Madrick himself, however, proves more optimistic than Phillips about America’s ability to change and recover.

If you don’t have the time or inclination to read American Theocracy, but these issues interest you, Madrick’s review is very worthwhile.

An Act to limit the immigration of aliens into the United States

The Emergency Quota Act was approved on this date in 1921. The Act limited the number of European immigrants into the U.S. for the first time. It set the annual limit at 3% of the number of foreign-born persons in the U.S. from that country in the 1910 Census. About 357,000 immigrants could be admitted annually, the majority from northern Europe.

The Quota Act did not apply to “aliens from the so-called Asiatic barred zone, … [or] aliens who have resided continuously for at least one year immediately preceding the time of their admission to the United States in the Dominion of Canada, Newfoundland, the Republic of Cuba, the Republic of Mexico, countries of Central or South America, or adjacent islands….”

In other words, no East Asians would be admitted whatsoever (having been barred by previous laws), but there were no restrictions on immigrants from the Western Hemisphere.

Immigration limitations have always been about cultural wars, not economic ones.

What economists think about immigration

Overall, immigration has been a net gain for existing American citizens, though a modest one in proportion to the size of our 13 trillion-dollar economy.

Immigrants do not take American jobs. The American economy can create as many jobs as there are workers willing to work so long as labor markets remain free, flexible and open to all workers on an equal basis.

Immigration in recent decades of low-skilled workers may have lowered the wages of domestic low-skilled workers, but the effect is likely to be small, with estimates of wage reductions for high-school dropouts ranging from eight percent to as little as zero percent.

While a small percentage of native-born Americans may be harmed by immigration, vastly more Americans benefit from the contributions that immigrants make to our economy, including lower consumer prices.

From a letter to President Bush signed by many economists, both right and left and posted at Marginal Revolution.

A Job Americans Won’t Do, Even at $34 an Hour

Cyndi Smallwood is looking for a few strong men for her landscaping company. Guys with no fear of a hot sun, who can shovel dirt all day long. She’ll pay as much as $34 an hour.

She can’t find them.

Maybe potential employees don’t know about her tiny Riverside firm. Maybe the problem is Southern California’s solid economy and low unemployment rate. Or maybe manual labor is something that many Americans couldn’t dream of doing.

“I’m baffled why more people do not apply,” Smallwood says.

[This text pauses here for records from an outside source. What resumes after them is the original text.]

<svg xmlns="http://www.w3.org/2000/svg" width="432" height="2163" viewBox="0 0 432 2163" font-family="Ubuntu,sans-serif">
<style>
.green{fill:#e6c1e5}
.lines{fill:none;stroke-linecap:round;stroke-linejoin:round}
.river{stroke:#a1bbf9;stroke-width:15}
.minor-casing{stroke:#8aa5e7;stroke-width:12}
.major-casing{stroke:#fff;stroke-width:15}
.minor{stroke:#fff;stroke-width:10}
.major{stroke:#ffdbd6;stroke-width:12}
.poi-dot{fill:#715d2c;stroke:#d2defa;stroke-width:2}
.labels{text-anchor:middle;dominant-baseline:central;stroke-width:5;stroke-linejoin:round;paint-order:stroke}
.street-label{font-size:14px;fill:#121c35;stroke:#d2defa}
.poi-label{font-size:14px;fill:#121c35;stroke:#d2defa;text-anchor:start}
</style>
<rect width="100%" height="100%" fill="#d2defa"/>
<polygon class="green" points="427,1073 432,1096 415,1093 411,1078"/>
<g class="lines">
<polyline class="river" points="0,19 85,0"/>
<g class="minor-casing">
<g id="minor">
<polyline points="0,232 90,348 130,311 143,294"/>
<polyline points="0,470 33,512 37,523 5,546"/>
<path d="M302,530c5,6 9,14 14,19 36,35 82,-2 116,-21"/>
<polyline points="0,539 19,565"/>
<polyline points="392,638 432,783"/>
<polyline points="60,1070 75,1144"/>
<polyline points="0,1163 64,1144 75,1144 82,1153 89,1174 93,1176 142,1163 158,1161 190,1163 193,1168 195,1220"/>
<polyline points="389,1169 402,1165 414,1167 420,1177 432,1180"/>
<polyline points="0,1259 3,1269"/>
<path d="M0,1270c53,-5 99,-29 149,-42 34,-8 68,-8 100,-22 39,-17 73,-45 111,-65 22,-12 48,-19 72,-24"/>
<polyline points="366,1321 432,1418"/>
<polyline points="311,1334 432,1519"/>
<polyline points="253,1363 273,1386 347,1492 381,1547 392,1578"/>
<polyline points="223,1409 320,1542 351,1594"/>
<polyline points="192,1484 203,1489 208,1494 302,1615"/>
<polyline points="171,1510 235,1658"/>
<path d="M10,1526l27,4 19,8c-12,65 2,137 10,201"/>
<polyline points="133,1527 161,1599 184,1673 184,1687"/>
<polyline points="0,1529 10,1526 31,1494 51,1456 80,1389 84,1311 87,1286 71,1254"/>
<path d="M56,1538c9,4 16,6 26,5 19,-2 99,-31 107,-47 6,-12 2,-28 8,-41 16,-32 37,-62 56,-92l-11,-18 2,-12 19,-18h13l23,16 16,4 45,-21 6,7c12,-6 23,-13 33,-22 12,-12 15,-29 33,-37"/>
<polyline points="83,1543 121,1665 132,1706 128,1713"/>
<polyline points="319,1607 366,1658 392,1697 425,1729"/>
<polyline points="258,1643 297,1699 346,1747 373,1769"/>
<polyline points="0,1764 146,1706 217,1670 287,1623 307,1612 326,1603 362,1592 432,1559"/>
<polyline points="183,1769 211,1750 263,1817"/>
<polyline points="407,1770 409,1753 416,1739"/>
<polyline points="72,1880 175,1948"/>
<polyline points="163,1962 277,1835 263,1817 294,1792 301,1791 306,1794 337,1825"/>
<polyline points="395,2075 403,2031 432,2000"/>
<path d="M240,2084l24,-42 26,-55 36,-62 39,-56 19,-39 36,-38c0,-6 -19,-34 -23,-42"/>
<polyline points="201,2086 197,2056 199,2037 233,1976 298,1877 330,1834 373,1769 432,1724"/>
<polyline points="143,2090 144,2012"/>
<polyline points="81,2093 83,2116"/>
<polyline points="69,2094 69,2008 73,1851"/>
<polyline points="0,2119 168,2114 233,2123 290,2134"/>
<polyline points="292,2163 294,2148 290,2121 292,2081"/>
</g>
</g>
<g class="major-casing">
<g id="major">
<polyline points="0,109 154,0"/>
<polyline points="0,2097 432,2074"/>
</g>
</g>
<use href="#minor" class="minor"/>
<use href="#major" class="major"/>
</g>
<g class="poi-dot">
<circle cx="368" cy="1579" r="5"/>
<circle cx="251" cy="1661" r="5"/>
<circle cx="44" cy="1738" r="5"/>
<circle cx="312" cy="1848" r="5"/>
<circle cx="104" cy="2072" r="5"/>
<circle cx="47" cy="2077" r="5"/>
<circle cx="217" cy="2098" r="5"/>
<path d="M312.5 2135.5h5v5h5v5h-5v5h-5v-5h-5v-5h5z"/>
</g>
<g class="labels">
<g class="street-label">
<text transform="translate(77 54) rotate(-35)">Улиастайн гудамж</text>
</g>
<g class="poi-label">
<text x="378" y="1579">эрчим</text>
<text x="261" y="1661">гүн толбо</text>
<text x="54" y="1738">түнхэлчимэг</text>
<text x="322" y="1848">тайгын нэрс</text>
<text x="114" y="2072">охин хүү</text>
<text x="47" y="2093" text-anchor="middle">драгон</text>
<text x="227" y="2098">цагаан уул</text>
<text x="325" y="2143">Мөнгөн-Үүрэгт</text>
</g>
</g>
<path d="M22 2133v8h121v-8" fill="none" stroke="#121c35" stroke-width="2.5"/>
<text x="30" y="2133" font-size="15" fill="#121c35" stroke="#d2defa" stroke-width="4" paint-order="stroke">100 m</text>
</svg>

President Bush is not. In his speech to the nation Monday night, he referred to “jobs Americans are not doing,” echoing a point he has been making for years. To fill these spurned jobs and keep the economy humming, Bush says, the U.S. needs a guest worker program.

Otherwise, the logic goes, fruit will rot in the fields, offices will overflow with trash and lawns and parks will revert to desert.

Los Angeles Times

22nd Amendment amendment

Following up on Functional Ambivalent’s fervent wish — dare I say, demand — that there be no more Bushes, Clintons or Kennedys elected president, NewMexiKen proposes that the 22nd Amendment to the Constitution be amended.

In Section I, after:

No person shall be elected to the office of the President more than twice, and no person who has held the office of President, or acted as President, for more than two years of a term to which some other person was elected President shall be elected to the office of President more than once.

Insert:

Further, no person shall be elected to the office of President if their father, mother, sister, brother, child, or spouse has been elected to, or held the office of President.